Required work. The required output is the stretch from the line containing "Environmental Review" through the line containing "Liquid Crystal Display" in the records below, unaltered and with no pictures.

☆ ☆ ☆ ☆

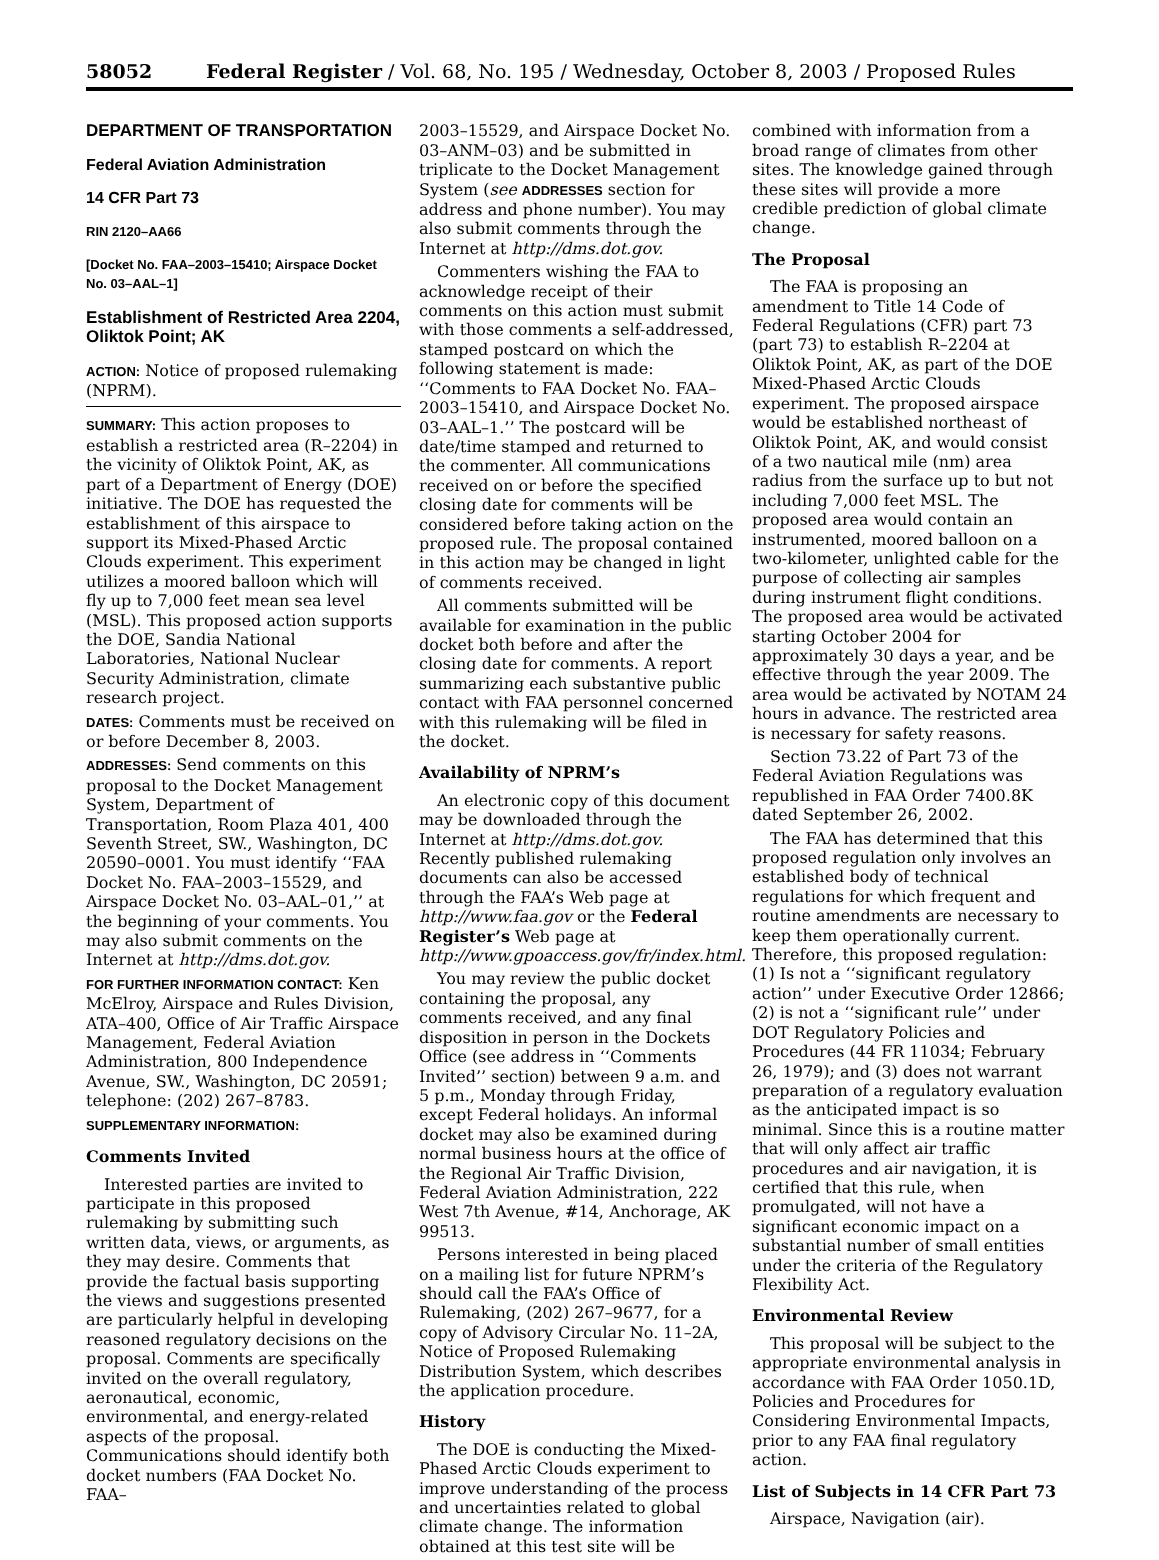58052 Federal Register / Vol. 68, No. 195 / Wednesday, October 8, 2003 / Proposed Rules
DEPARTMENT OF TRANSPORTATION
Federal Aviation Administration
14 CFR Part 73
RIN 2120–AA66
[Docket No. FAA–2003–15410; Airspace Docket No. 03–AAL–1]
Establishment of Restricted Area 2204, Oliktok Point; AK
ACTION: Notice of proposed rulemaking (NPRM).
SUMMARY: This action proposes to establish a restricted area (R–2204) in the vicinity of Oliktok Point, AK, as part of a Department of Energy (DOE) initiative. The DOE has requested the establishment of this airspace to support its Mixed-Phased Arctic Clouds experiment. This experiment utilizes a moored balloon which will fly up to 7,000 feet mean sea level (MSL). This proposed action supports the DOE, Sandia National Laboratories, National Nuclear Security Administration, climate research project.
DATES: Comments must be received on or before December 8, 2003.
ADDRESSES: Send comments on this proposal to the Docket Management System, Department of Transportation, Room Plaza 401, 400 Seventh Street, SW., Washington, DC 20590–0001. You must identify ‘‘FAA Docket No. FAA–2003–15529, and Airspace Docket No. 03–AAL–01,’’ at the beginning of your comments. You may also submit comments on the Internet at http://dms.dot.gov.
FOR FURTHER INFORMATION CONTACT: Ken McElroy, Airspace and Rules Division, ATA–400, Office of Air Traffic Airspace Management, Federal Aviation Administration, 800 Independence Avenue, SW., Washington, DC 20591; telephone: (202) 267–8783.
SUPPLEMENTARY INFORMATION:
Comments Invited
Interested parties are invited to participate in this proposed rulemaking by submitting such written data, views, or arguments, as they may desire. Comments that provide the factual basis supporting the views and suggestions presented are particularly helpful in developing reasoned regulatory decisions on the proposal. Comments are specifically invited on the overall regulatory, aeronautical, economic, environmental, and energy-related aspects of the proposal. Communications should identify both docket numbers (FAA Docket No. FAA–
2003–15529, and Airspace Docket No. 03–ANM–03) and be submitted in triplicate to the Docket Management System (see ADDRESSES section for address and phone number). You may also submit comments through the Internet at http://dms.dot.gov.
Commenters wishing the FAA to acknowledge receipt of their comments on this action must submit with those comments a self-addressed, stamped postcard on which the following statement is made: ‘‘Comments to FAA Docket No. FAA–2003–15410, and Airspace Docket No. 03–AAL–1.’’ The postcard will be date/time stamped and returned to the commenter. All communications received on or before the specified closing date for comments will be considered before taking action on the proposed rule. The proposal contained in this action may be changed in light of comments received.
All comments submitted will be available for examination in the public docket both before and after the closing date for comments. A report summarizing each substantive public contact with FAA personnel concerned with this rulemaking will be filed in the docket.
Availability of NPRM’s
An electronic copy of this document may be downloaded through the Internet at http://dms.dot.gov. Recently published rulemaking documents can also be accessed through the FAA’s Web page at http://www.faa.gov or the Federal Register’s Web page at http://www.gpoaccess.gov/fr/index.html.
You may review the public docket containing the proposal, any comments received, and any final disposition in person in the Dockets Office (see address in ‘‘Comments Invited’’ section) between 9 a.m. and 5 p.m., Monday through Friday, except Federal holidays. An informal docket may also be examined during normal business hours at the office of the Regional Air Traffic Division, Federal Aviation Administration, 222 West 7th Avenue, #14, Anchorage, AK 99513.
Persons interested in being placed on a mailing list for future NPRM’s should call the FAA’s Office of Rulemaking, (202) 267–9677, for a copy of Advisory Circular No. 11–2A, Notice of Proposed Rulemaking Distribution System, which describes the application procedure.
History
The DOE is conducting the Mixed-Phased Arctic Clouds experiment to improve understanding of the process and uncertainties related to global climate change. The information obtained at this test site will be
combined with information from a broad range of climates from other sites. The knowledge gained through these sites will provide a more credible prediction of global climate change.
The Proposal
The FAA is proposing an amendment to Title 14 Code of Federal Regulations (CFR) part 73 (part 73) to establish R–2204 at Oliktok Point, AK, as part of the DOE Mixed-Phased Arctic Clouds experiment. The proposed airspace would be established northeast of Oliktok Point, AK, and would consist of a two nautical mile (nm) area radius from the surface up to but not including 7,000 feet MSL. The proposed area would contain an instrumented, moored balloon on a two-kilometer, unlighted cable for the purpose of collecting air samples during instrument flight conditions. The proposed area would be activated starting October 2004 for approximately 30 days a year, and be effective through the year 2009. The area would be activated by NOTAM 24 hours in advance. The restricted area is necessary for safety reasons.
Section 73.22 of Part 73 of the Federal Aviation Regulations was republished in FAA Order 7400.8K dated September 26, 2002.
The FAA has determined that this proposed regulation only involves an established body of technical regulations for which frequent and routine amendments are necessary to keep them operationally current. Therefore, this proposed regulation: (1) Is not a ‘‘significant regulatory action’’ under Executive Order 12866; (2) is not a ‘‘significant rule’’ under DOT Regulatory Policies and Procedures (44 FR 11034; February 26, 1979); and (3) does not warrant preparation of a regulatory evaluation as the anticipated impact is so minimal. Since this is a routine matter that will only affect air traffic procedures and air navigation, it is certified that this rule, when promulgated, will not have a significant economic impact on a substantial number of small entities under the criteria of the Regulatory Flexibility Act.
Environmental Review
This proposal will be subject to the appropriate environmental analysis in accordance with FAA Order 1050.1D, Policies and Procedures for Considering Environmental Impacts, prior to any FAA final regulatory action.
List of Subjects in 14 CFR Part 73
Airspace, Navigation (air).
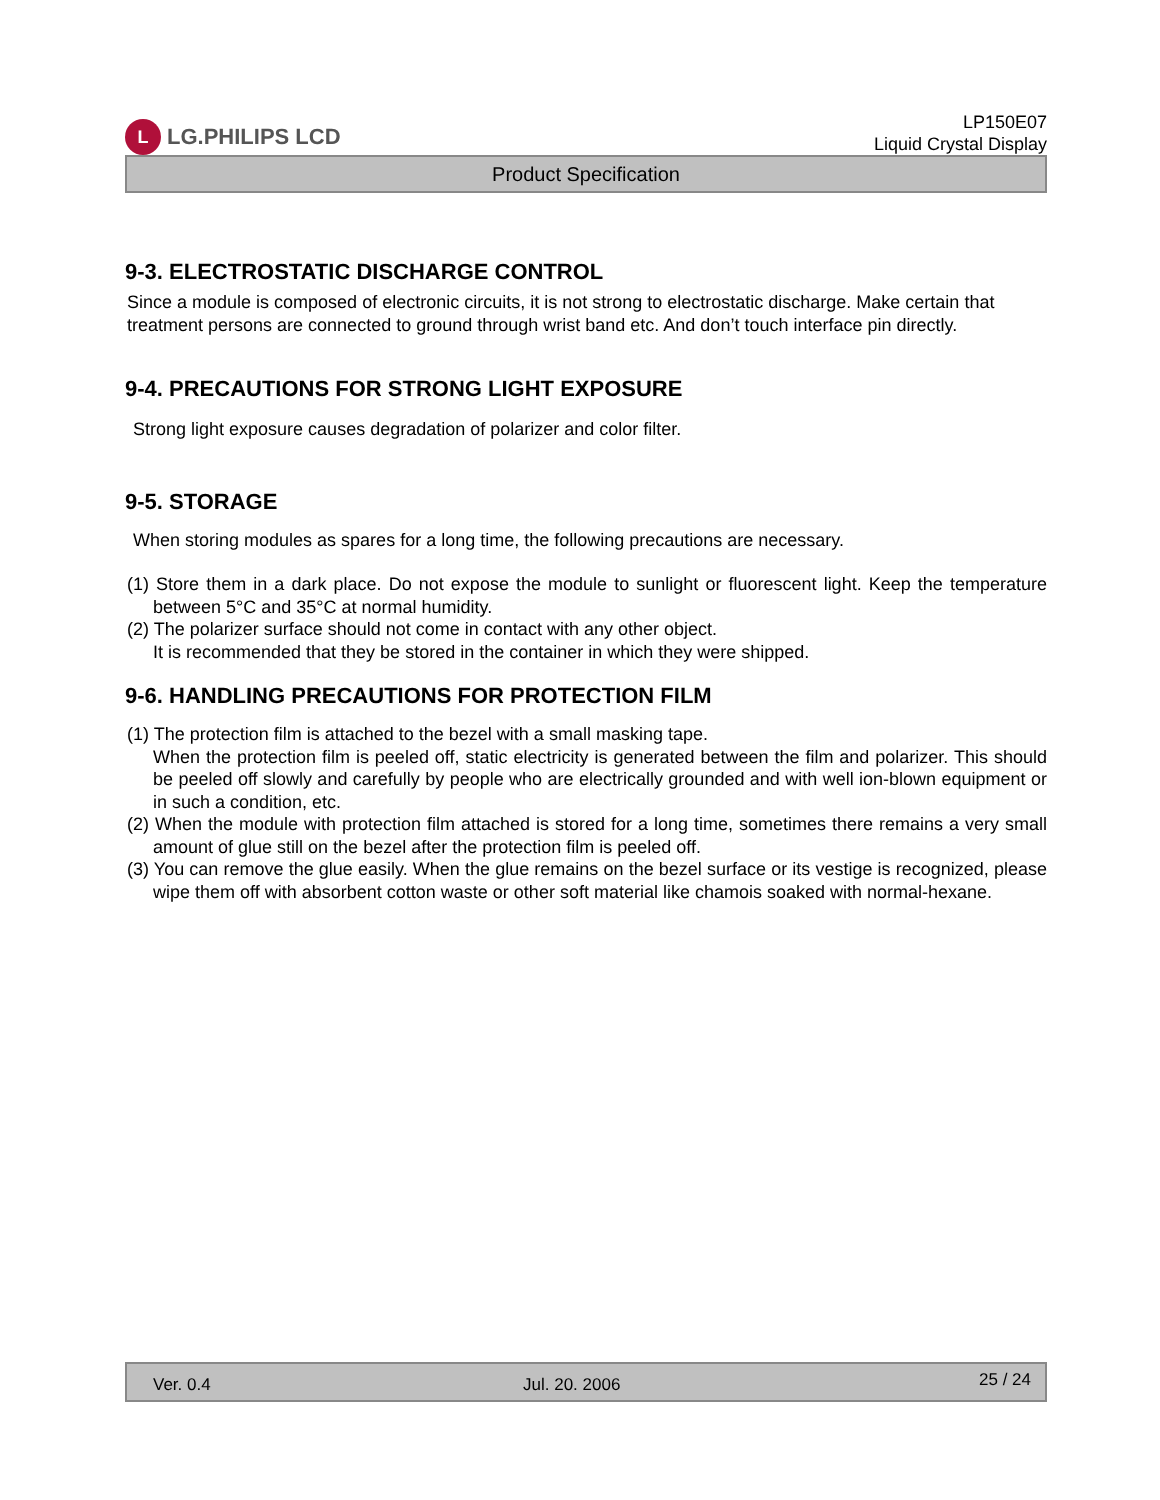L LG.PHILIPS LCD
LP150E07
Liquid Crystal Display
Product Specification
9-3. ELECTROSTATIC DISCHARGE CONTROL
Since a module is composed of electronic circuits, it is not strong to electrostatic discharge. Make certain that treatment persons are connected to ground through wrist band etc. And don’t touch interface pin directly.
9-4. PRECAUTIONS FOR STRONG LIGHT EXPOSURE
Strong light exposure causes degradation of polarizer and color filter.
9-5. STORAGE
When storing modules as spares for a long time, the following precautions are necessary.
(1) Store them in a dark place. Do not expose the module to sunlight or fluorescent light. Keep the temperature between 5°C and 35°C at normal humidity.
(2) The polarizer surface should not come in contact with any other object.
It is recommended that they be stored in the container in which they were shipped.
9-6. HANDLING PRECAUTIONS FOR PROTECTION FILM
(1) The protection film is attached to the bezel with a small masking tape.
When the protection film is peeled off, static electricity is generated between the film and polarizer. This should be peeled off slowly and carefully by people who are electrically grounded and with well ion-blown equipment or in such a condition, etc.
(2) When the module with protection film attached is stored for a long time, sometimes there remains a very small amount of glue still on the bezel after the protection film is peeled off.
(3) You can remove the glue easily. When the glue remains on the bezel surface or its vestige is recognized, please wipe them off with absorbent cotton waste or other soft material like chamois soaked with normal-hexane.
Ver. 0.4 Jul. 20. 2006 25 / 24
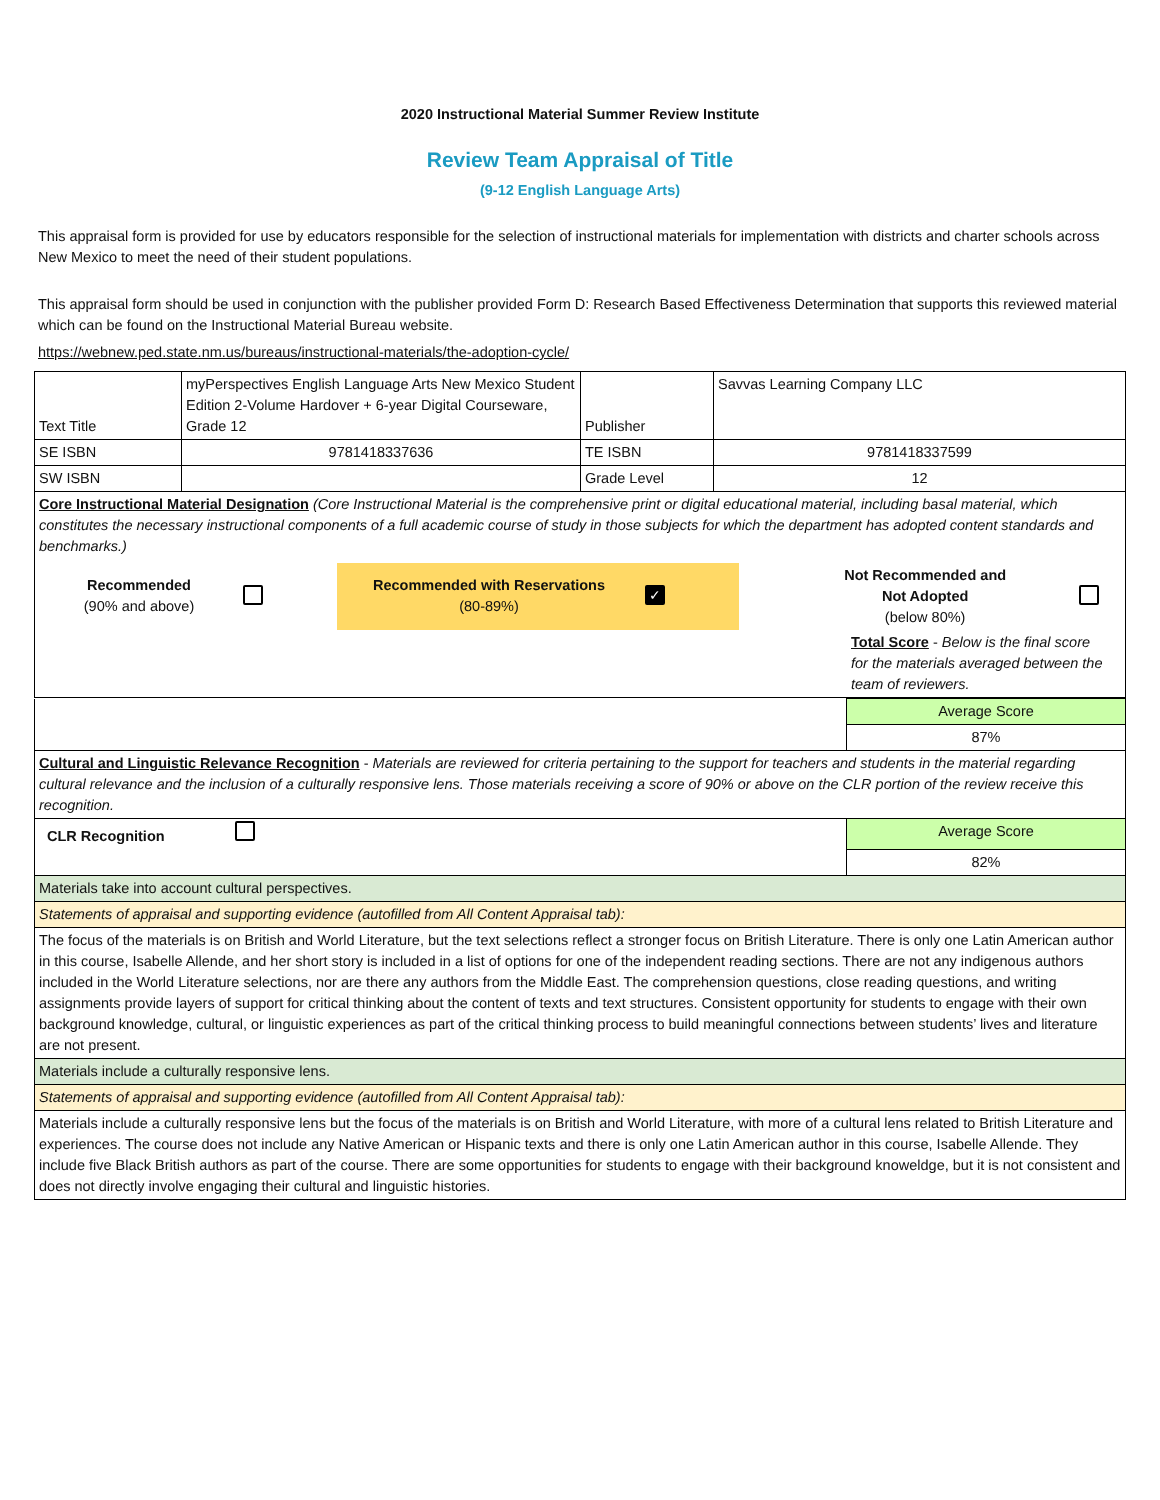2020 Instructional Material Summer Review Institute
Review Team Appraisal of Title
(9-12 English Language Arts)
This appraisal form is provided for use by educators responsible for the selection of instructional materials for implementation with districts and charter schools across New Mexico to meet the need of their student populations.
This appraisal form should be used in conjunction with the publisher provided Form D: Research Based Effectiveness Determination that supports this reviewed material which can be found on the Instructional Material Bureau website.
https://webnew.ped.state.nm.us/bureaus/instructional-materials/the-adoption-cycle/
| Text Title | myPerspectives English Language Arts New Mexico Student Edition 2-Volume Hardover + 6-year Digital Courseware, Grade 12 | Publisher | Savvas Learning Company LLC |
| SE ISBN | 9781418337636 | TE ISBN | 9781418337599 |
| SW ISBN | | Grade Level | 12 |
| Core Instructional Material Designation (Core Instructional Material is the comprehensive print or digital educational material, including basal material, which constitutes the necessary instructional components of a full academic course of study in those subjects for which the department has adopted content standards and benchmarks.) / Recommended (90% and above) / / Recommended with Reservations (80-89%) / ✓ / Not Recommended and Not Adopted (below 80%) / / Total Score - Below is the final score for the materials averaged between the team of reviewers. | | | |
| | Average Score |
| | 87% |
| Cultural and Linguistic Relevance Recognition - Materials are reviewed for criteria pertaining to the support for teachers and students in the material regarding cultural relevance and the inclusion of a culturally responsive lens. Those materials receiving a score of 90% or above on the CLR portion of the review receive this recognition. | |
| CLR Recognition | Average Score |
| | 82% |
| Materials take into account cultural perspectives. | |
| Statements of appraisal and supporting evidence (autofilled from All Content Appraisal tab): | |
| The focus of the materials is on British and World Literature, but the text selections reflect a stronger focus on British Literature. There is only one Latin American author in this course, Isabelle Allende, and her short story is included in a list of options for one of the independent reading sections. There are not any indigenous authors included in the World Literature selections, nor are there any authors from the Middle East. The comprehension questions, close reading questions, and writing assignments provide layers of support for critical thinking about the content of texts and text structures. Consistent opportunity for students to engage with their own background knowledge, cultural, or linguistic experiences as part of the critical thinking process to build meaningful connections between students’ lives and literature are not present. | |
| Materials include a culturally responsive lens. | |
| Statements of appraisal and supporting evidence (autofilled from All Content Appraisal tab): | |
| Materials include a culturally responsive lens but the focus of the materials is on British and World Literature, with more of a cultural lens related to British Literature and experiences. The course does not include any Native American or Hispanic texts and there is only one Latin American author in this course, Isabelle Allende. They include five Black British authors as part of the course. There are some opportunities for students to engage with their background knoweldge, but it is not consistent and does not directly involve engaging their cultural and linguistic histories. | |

☆ ☆ ☆ ☆

Answer to the problem.
Environmental Review
This proposal will be subject to the appropriate environmental analysis in accordance with FAA Order 1050.1D, Policies and Procedures for Considering Environmental Impacts, prior to any FAA final regulatory action.
List of Subjects in 14 CFR Part 73
Airspace, Navigation (air).
L LG.PHILIPS LCD
LP150E07
Liquid Crystal Display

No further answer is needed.